I am going on a trip to Japan and was having a conversation about costs with a friend who is smarter than me. He told me how things aren’t as affordable as several years ago, because the Yen has strengthened. I glanced at a chart and can see that 1 dollar is worth about 150 yen today, compared to about 100 yen 5 years ago.
I understand there are many factors at play (globalization, inflation, tourism), but I just can’t wrap my head around how exchange rates can be pointed to as an indicator of general economic prosperity.
Say a widget sold in Japan today is priced 150 yen. This price can be translated to 1 dollar. The yen continues to rise for a few years, and the purchasing power of a dollar remains completely stagnant. The exchange rate is now 200 yen to one dollar. In a vacuum with zero change in demand, wouldn’t the seller of the widget just price his widget at 200 yen to extract the same purchasing power out of the consumer?
Any replies are much appreciated.
How does currency strength directly affect the purchasing power of a tourist?
byu/garbagoid inAskEconomics
Posted by garbagoid
2 Comments
If $1 buys 100 apples today and $1 buys 150 apples tomorrow – would you say that the price of apples has risen?
A couple of things:
When you say the Yen continues to rise, you’re not using the right terminology, as in your example, the Yen is actually dropping in value.

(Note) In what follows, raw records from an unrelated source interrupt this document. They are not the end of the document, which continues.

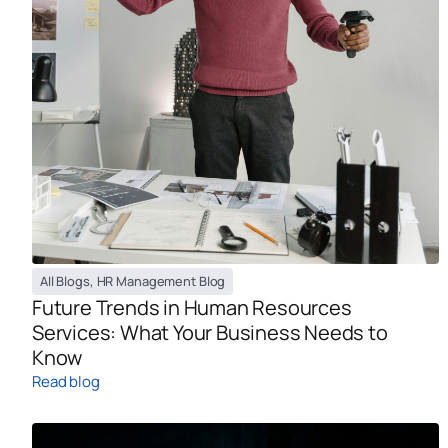
All Blogs
,
HR Management Blog
Future Trends in Human Resources
Services: What Your Business Needs to
Know
Read blog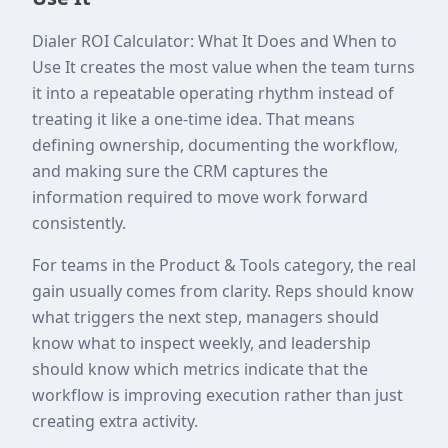
Dialer ROI Calculator: What It Does and When to
Use It creates the most value when the team turns
it into a repeatable operating rhythm instead of
treating it like a one-time idea. That means
defining ownership, documenting the workflow,
and making sure the CRM captures the
information required to move work forward
consistently.
For teams in the Product & Tools category, the real
gain usually comes from clarity. Reps should know
what triggers the next step, managers should
know what to inspect weekly, and leadership
should know which metrics indicate that the
workflow is improving execution rather than just
creating extra activity.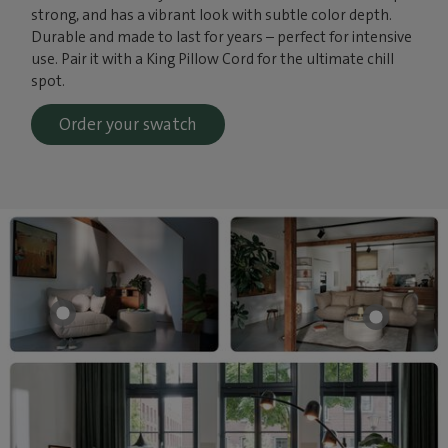
strong, and has a vibrant look with subtle color depth.
Durable and made to last for years – perfect for intensive
use. Pair it with a King Pillow Cord for the ultimate chill
spot.
Order your swatch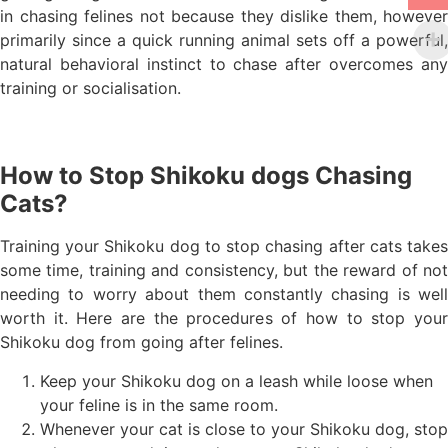
in chasing felines not because they dislike them, however
primarily since a quick running animal sets off a powerful,
natural behavioral instinct to chase after overcomes any
training or socialisation.
How to Stop Shikoku dogs Chasing
Cats?
Training your Shikoku dog to stop chasing after cats takes
some time, training and consistency, but the reward of not
needing to worry about them constantly chasing is well
worth it. Here are the procedures of how to stop your
Shikoku dog from going after felines.
Keep your Shikoku dog on a leash while loose when
your feline is in the same room.
Whenever your cat is close to your Shikoku dog, stop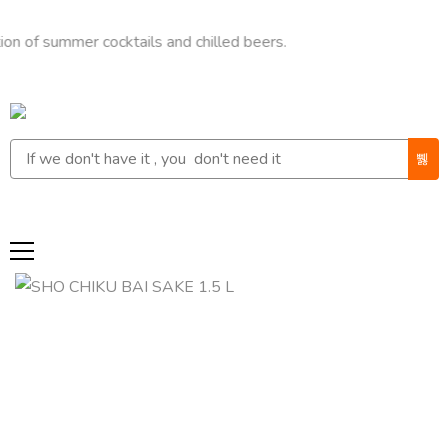
ummer cocktails and chilled beers.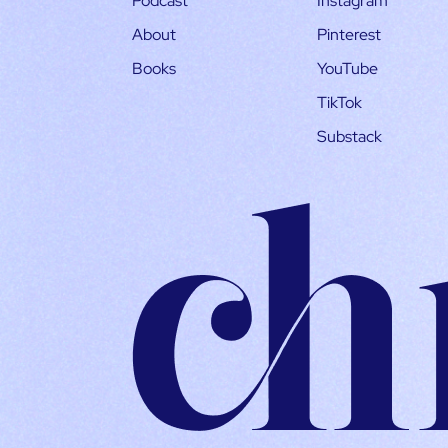
Podcast
Instagram
About
Pinterest
Books
YouTube
TikTok
Substack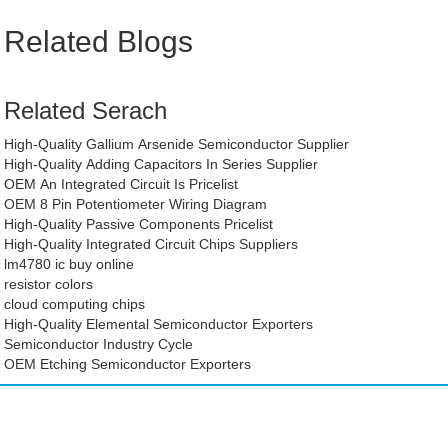
Related Blogs
Related Serach
High-Quality Gallium Arsenide Semiconductor Supplier
High-Quality Adding Capacitors In Series Supplier
OEM An Integrated Circuit Is Pricelist
OEM 8 Pin Potentiometer Wiring Diagram
High-Quality Passive Components Pricelist
High-Quality Integrated Circuit Chips Suppliers
lm4780 ic buy online
resistor colors
cloud computing chips
High-Quality Elemental Semiconductor Exporters
Semiconductor Industry Cycle
OEM Etching Semiconductor Exporters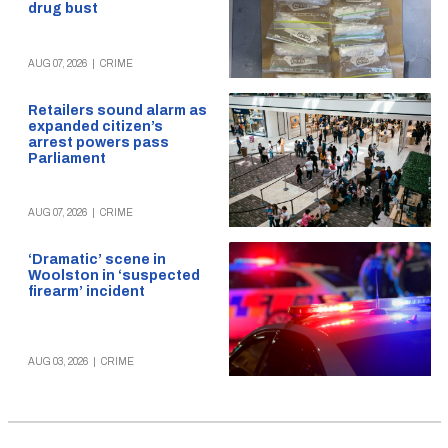
drug bust
AUG 07, 2026
|
CRIME
Retailers sound alarm as
expanded citizen’s
arrest powers pass
Parliament
AUG 07, 2026
|
CRIME
‘Dramatic’ scene in
Woolston in ‘suspected
firearm’ incident
AUG 03, 2026
|
CRIME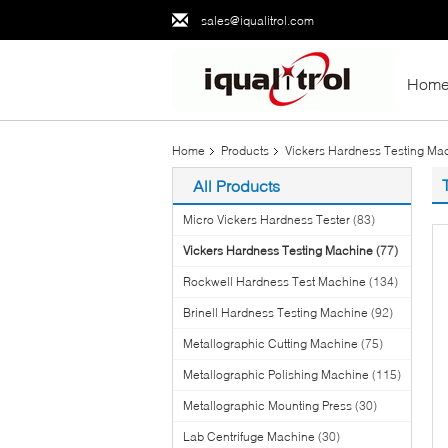
sales@iqualitrol.com
Hom
Home
Products
Vickers Hardness Testing Ma
All Products
Micro Vickers Hardness Tester
(83)
Vickers Hardness Testing Machine
(77)
Rockwell Hardness Test Machine
(134)
Brinell Hardness Testing Machine
(92)
Metallographic Cutting Machine
(75)
Metallographic Polishing Machine
(115)
Metallographic Mounting Press
(30)
Lab Centrifuge Machine
(30)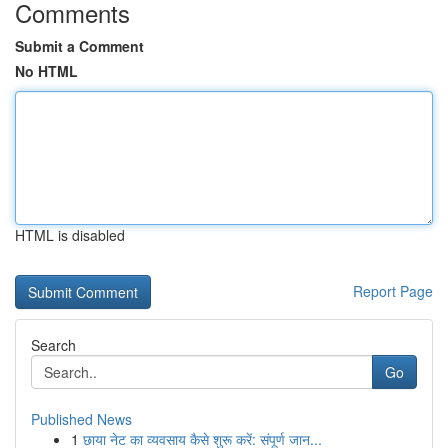
Comments
Submit a Comment
No HTML
HTML is disabled
Report Page
Search
Go
Published News
1
छाया नेट का व्यवसाय कैसे शुरू करें: संपूर्ण जान...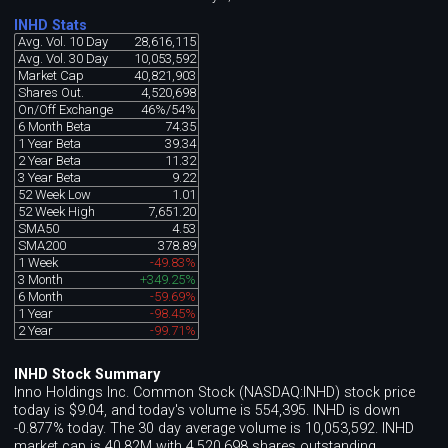
INHD Stats
Avg. Vol. 10 Day
28,616,115
Avg. Vol. 30 Day
10,053,592
Market Cap
40,821,903
Shares Out.
4,520,698
On/Off Exchange
46%/54%
6 Month Beta
74.35
1 Year Beta
39.34
2 Year Beta
11.32
3 Year Beta
9.22
52 Week Low
1.01
52 Week High
7,651.20
SMA50
4.53
SMA200
378.89
1 Week
-49.83%
3 Month
+349.25%
6 Month
-59.69%
1 Year
-98.45%
2 Year
-99.71%
INHD Stock Summary
Inno Holdings Inc. Common Stock (NASDAQ:INHD) stock price
today is $9.04, and today's volume is 554,395. INHD is down
-0.877% today. The 30 day average volume is 10,053,592. INHD
market cap is 40.82M with 4,520,698 shares outstanding.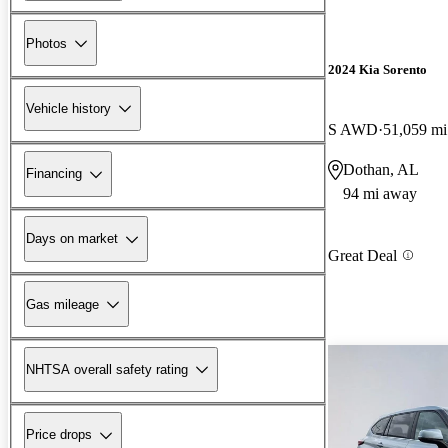
Photos
2024 Kia Sorento
Vehicle history
S AWD
51,059 mi
Dothan, AL
Financing
94 mi away
Days on market
Great Deal
Gas mileage
NHTSA overall safety rating
Price drops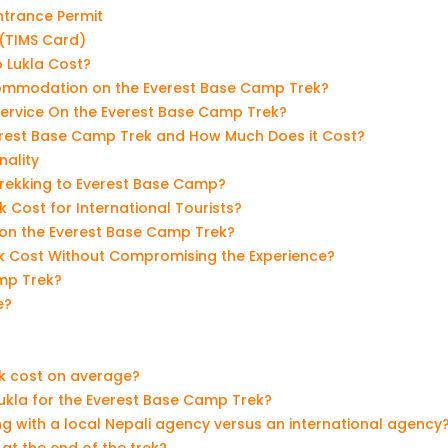
ntrance Permit
(TIMS Card)
 Lukla Cost?
ommodation on the Everest Base Camp Trek?
Service On the Everest Base Camp Trek?
erest Base Camp Trek and How Much Does it Cost?
nality
 Trekking to Everest Base Camp?
Cost for International Tourists?
 on the Everest Base Camp Trek?
k Cost Without Compromising the Experience?
mp Trek?
e?
k cost on average?
Lukla for the Everest Base Camp Trek?
g with a local Nepali agency versus an international agency
at the end of the trek?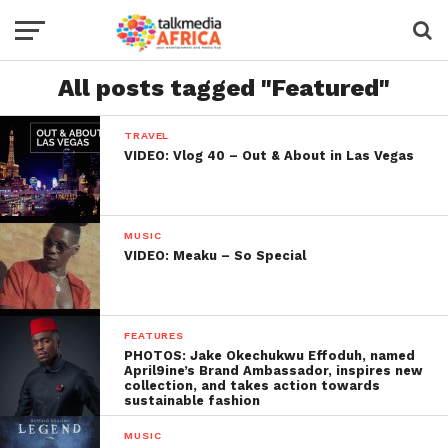
All posts tagged "Featured"
TRAVEL
VIDEO: Vlog 40 – Out & About in Las Vegas
MUSIC
VIDEO: Meaku – So Special
FEATURES
PHOTOS: Jake Okechukwu Effoduh, named
April9ine’s Brand Ambassador, inspires new
collection, and takes action towards
sustainable fashion
MUSIC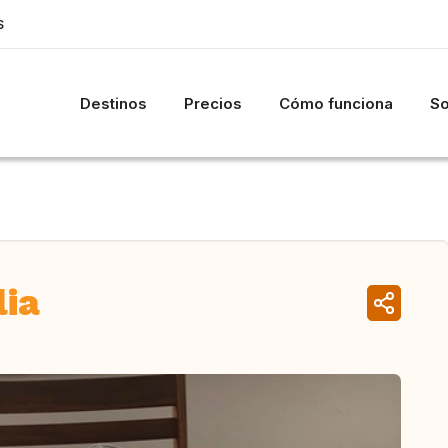
S
Destinos
Precios
Cómo funciona
So
lia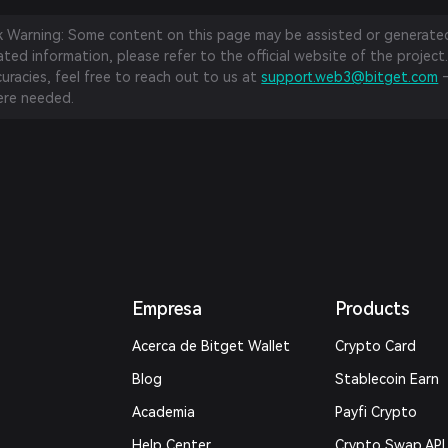
sk Warning: Some content on this page may be assisted or generated 
ed information, please refer to the official website of the project.
curacies, feel free to reach out to us at
support.web3@bitget.com
—
re needed.
Empresa
Products
Acerca de Bitget Wallet
Crypto Card
Blog
Stablecoin Earn
Academia
Payfi Crypto
Help Center
Crypto Swap API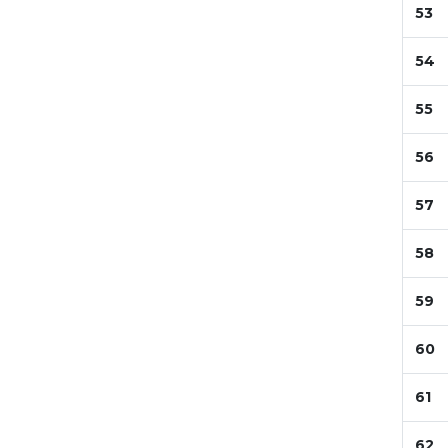
53
54
55
56
57
58
59
60
61
62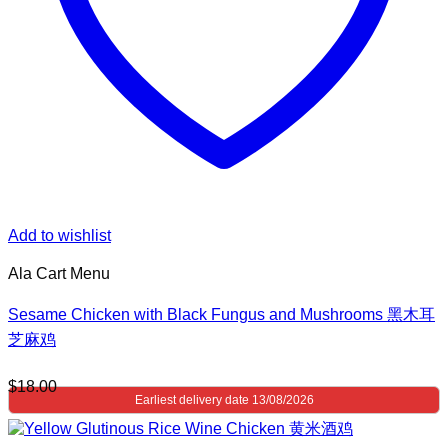
Add to wishlist
Ala Cart Menu
Sesame Chicken with Black Fungus and Mushrooms 黑木耳
芝麻鸡
$
18.00
Earliest delivery date 13/08/2026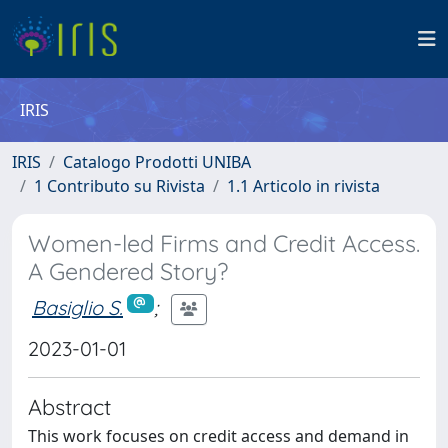
IRIS
IRIS
Catalogo Prodotti UNIBA
1 Contributo su Rivista
1.1 Articolo in rivista
Women-led Firms and Credit Access.
A Gendered Story?
Basiglio S.
;
2023-01-01
Abstract
This work focuses on credit access and demand in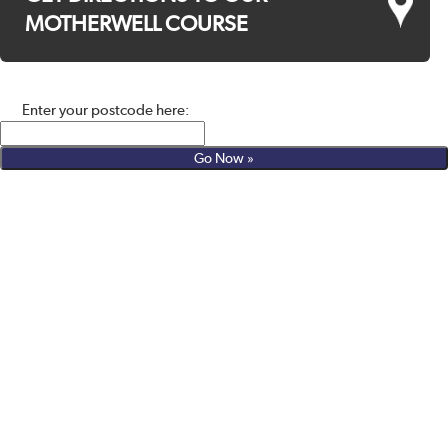
MOTHERWELL COURSE
Enter your postcode here: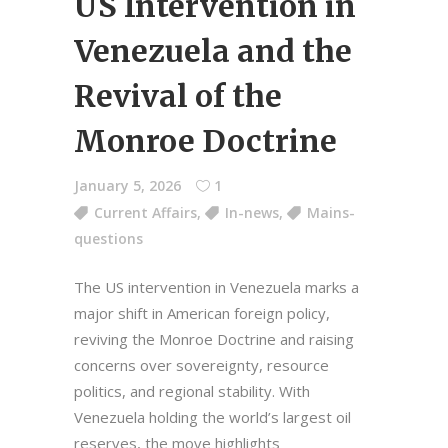
US Intervention in
Venezuela and the
Revival of the
Monroe Doctrine
January 5, 2026
1
Current Affairs
,
In-news
,
Mains-
questions
The US intervention in Venezuela marks a
major shift in American foreign policy,
reviving the Monroe Doctrine and raising
concerns over sovereignty, resource
politics, and regional stability. With
Venezuela holding the world’s largest oil
reserves, the move highlights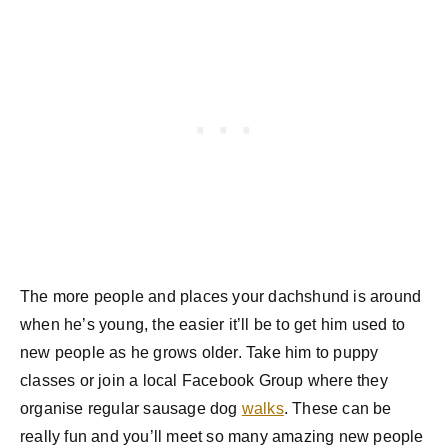
The more people and places your dachshund is around
when he’s young, the easier it’ll be to get him used to
new people as he grows older. Take him to puppy
classes or join a local Facebook Group where they
organise regular sausage dog
walks
. These can be
really fun and you’ll meet so many amazing new people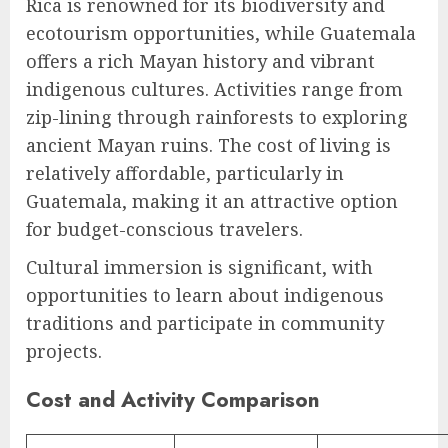
Rica is renowned for its biodiversity and
ecotourism opportunities, while Guatemala
offers a rich Mayan history and vibrant
indigenous cultures. Activities range from
zip-lining through rainforests to exploring
ancient Mayan ruins. The cost of living is
relatively affordable, particularly in
Guatemala, making it an attractive option
for budget-conscious travelers.
Cultural immersion is significant, with
opportunities to learn about indigenous
traditions and participate in community
projects.
Cost and Activity Comparison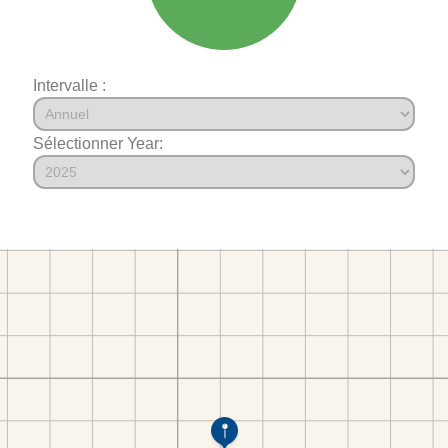
Intervalle :
Sélectionner Year: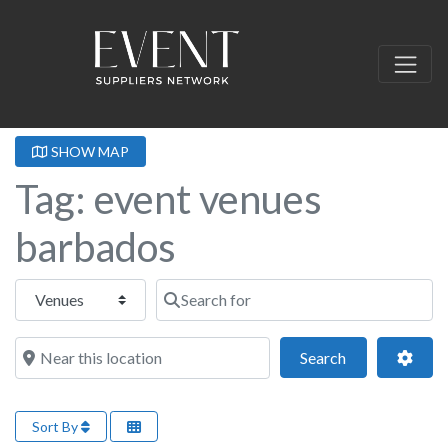
SHOW MAP
Tag: event venues
barbados
Select search type
Search for
Near this location
Search
Adva
Search
Sort By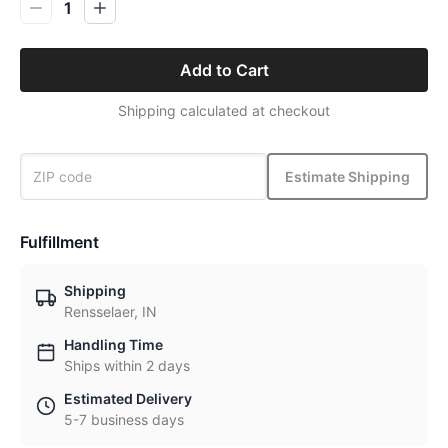
1
Add to Cart
Shipping calculated at checkout
Estimate Shipping
Fulfillment
Shipping
Rensselaer, IN
Handling Time
Ships within 2 days
Estimated Delivery
5-7 business days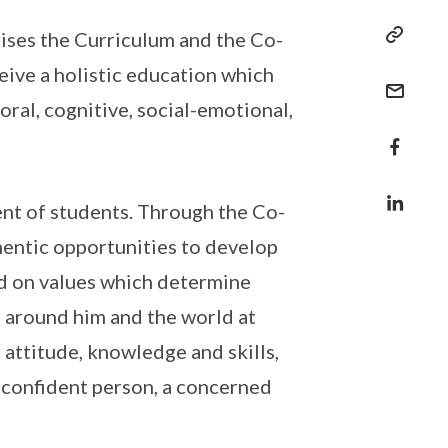
ises the Curriculum and the Co-
eive a holistic education which
al, cognitive, social-emotional,
ent of students. Through the Co-
hentic opportunities to develop
ed on values which determine
e around him and the world at
 attitude, knowledge and skills,
a confident person, a concerned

Sometimes people get confused specifically with Japanese Yen because it’s not always intuitive to have something with a 150 to 1 USD ratio.
Terminology aside, the answer to your question is that you aren’t thinking in Japanese domestic terms.
The Japanese have Yen, earn Yen, and pay in Yen. So, a change in the Yen price of the widget would have a significant effect on their domestic consumer, regardless of the USD/JPY exchange rate.
As an analogy, if you are US based, and things you buy increase in price dramatically, are you ok with that if the Yen value has changed? Nope.